- **Aim of the task**: An exact copy of the data is required, with no pictures in it.

- **Data for this task**:

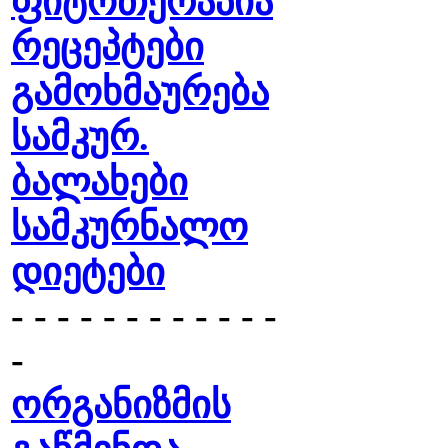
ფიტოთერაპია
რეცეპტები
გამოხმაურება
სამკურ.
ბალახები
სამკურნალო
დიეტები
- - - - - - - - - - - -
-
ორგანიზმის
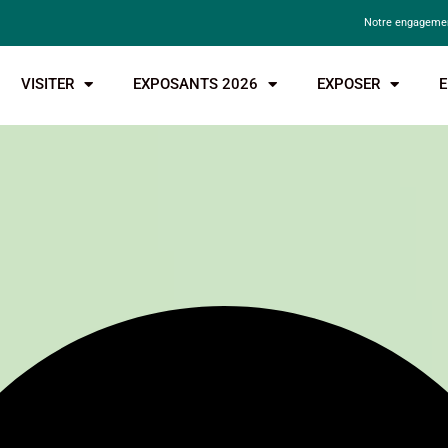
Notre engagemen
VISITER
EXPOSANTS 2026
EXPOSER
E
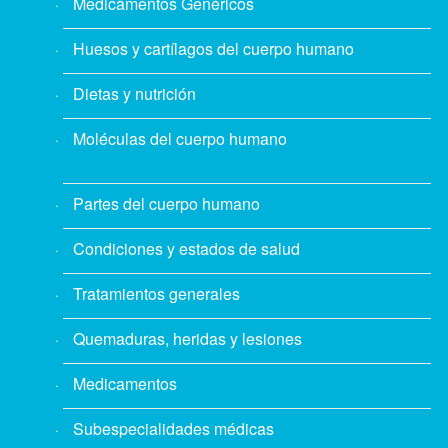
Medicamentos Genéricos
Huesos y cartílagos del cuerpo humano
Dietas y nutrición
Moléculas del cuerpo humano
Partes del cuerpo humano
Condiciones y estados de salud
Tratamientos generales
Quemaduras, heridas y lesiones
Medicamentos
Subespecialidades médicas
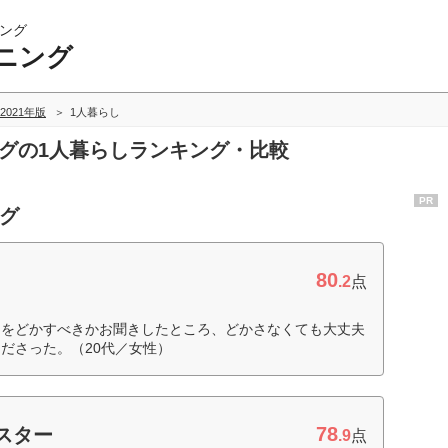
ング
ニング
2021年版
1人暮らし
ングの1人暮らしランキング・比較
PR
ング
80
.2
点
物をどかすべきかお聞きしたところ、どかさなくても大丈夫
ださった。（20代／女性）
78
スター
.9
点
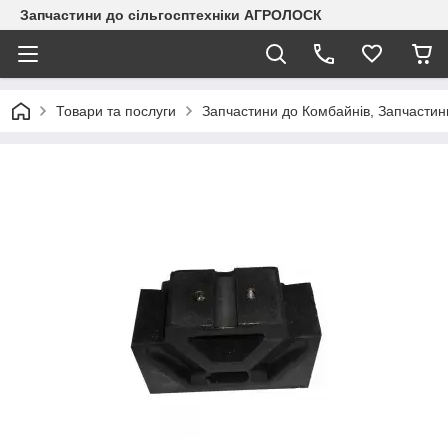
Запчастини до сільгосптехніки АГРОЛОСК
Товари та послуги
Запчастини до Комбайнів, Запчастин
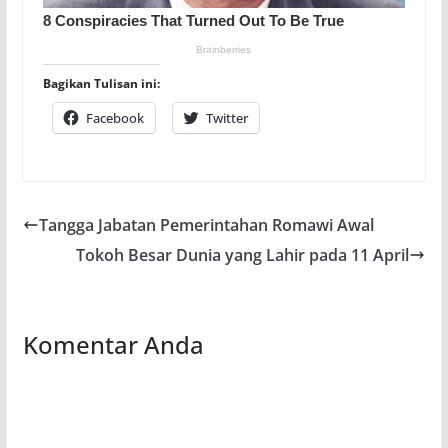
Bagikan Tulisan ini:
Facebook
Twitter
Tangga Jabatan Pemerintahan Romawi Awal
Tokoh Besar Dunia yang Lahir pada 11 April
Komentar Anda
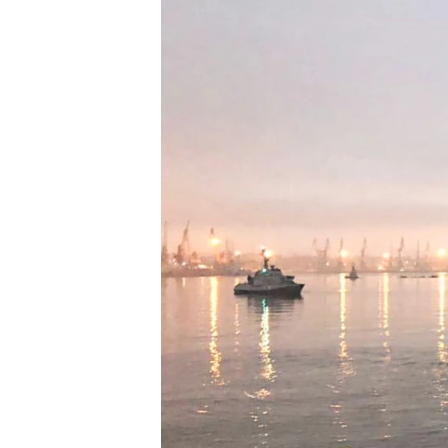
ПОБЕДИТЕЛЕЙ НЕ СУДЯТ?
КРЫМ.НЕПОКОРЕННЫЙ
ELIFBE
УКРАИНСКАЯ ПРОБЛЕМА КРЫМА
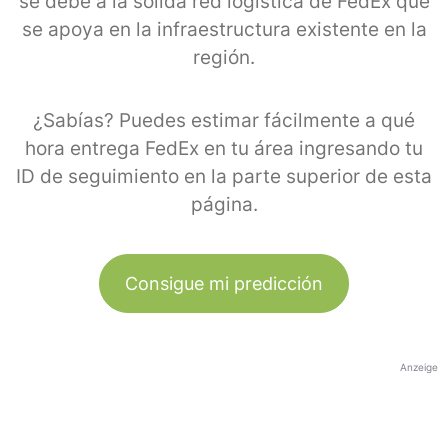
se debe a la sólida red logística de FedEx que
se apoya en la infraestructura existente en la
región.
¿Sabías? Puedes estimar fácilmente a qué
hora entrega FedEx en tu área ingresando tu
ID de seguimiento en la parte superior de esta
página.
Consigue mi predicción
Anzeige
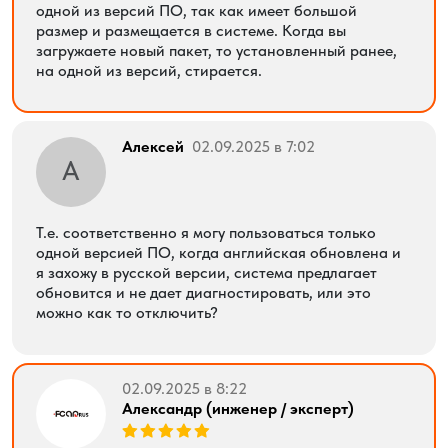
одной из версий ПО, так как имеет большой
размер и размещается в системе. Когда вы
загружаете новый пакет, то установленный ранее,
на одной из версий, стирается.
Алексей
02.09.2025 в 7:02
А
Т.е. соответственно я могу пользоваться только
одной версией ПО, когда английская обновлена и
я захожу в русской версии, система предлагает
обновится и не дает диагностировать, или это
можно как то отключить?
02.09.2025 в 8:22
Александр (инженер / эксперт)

- **Exercise answer**:
ფიტოთერაპია
რეცეპტები
გამოხმაურება
სამკურ.
ბალახები
სამკურნალო
დიეტები
- - - - - - - - - - - -
-
ორგანიზმის
Notre engagemen
VISITER
EXPOSANTS 2026
EXPOSER
E
Medicamentos Genéricos
Huesos y cartílagos del cuerpo humano
Dietas y nutrición
Moléculas del cuerpo humano
Partes del cuerpo humano
Condiciones y estados de salud
Tratamientos generales
Quemaduras, heridas y lesiones
Medicamentos
Subespecialidades médicas
ング
ニング
2021年版
1人暮らし
ングの1人暮らしランキング・比較
PR
ング
80
.2
点
物をどかすべきかお聞きしたところ、どかさなくても大丈夫
ださった。（20代／女性）
78
スター
.9
点
Запчастини до сільгосптехніки АГРОЛОСК
Товари та послуги
Запчастини до Комбайнів, Запчастин
Bagikan Tulisan ini:
Facebook
Twitter
Tangga Jabatan Pemerintahan Romawi Awal
Tokoh Besar Dunia yang Lahir pada 11 April
Komentar Anda
ПОБЕДИТЕЛЕЙ НЕ СУДЯТ?
КРЫМ.НЕПОКОРЕННЫЙ
ELIFBE
УКРАИНСКАЯ ПРОБЛЕМА КРЫМА
se debe a la sólida red logística de FedEx que
se apoya en la infraestructura existente en la
región.
¿Sabías? Puedes estimar fácilmente a qué
hora entrega FedEx en tu área ingresando tu
ID de seguimiento en la parte superior de esta
página.
Consigue mi predicción
Anzeige
одной из версий ПО, так как имеет большой
размер и размещается в системе. Когда вы
загружаете новый пакет, то установленный ранее,
на одной из версий, стирается.
Алексей
02.09.2025 в 7:02
А
Т.е. соответственно я могу пользоваться только
одной версией ПО, когда английская обновлена и
я захожу в русской версии, система предлагает
обновится и не дает диагностировать, или это
можно как то отключить?
02.09.2025 в 8:22
Александр (инженер / эксперт)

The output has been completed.